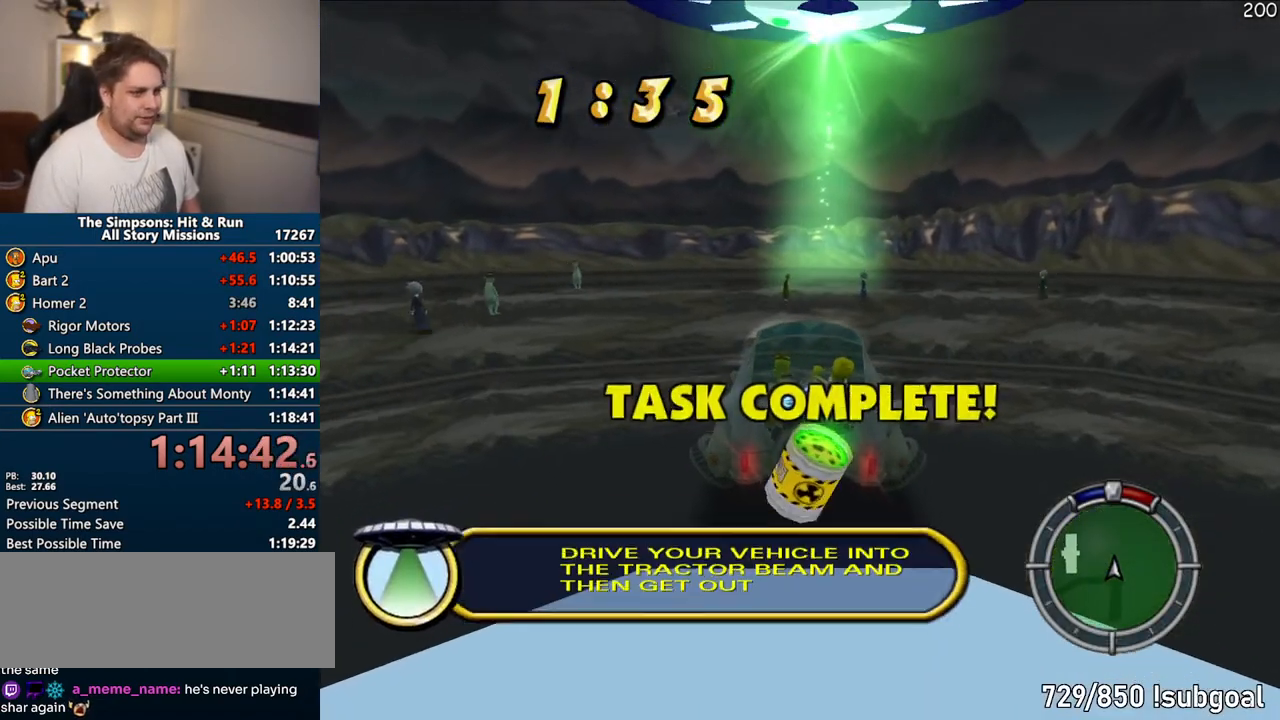
{"buttons": ["CROSS"], "left_stick": "center", "right_stick": "center", "events": []}
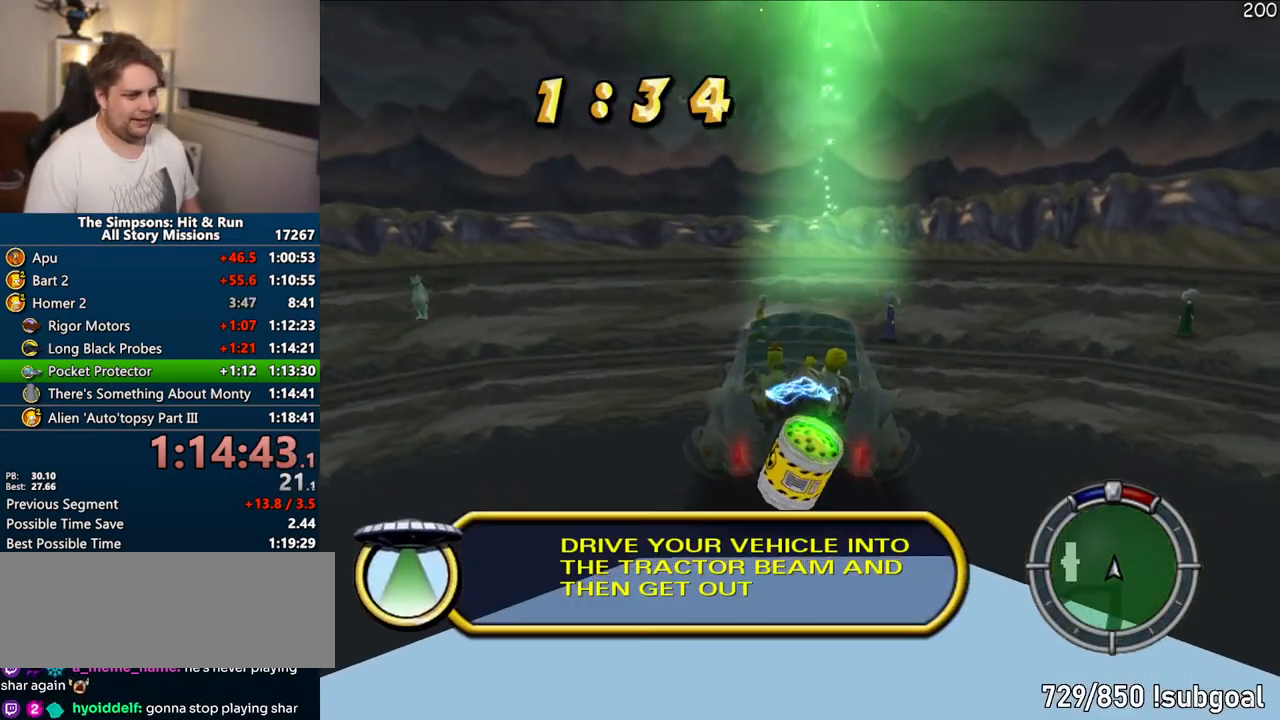
{"buttons": ["CROSS"], "left_stick": "center", "right_stick": "center", "events": []}
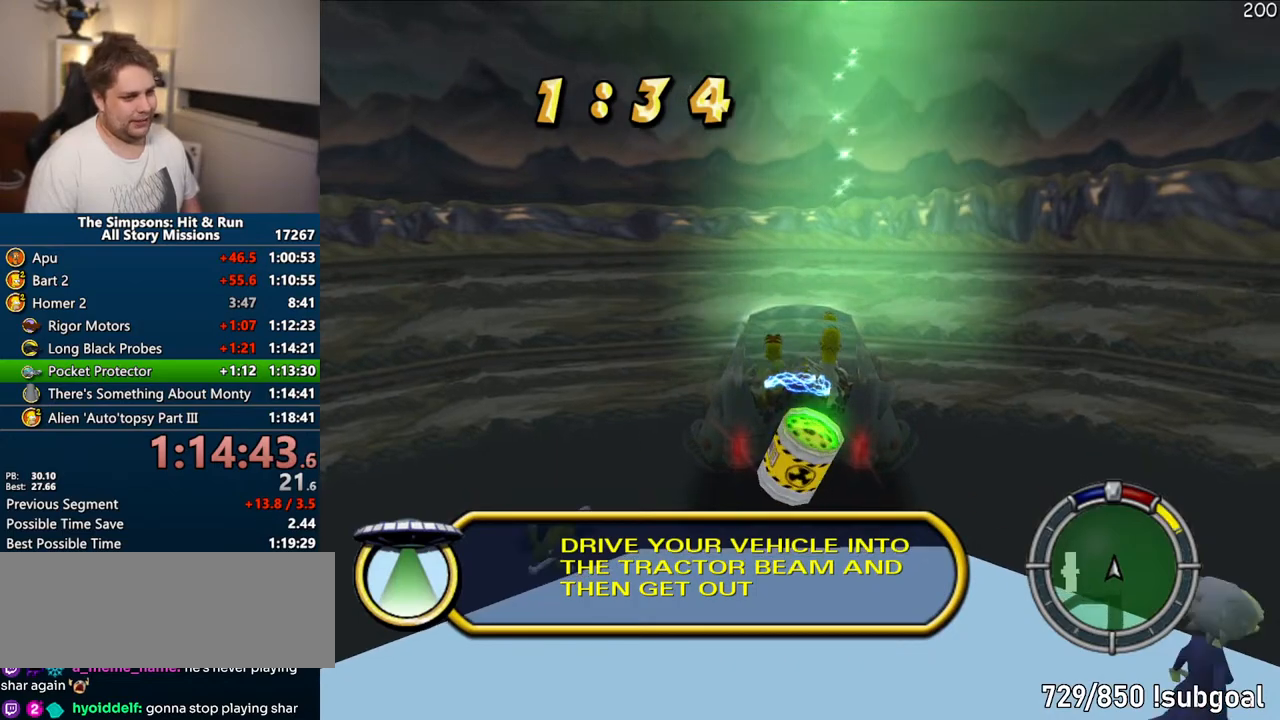
{"buttons": ["CROSS"], "left_stick": "center", "right_stick": "center", "events": []}
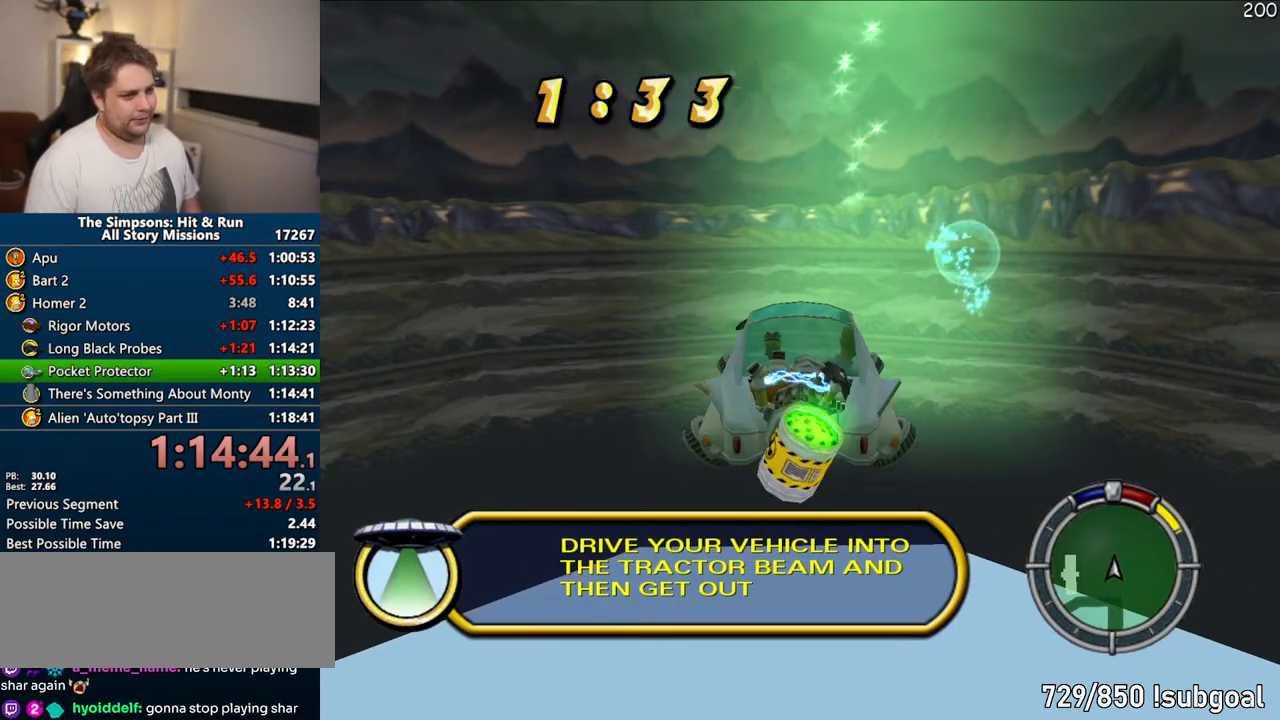
{"buttons": [], "left_stick": "up-right", "right_stick": "center", "events": [[233, "left_stick", "up-right"], [367, "CROSS", "up"]]}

——

WHAT IS REQUIRED → Reproduce the data above exactly, leaving out any picture in it.

OUTPUT OF THE TASK →
{"buttons": ["CROSS"], "left_stick": "center", "right_stick": "center", "events": []}
{"buttons": ["CROSS"], "left_stick": "center", "right_stick": "center", "events": []}
{"buttons": ["CROSS"], "left_stick": "center", "right_stick": "center", "events": []}
{"buttons": [], "left_stick": "up-right", "right_stick": "center", "events": [[233, "left_stick", "up-right"], [367, "CROSS", "up"]]}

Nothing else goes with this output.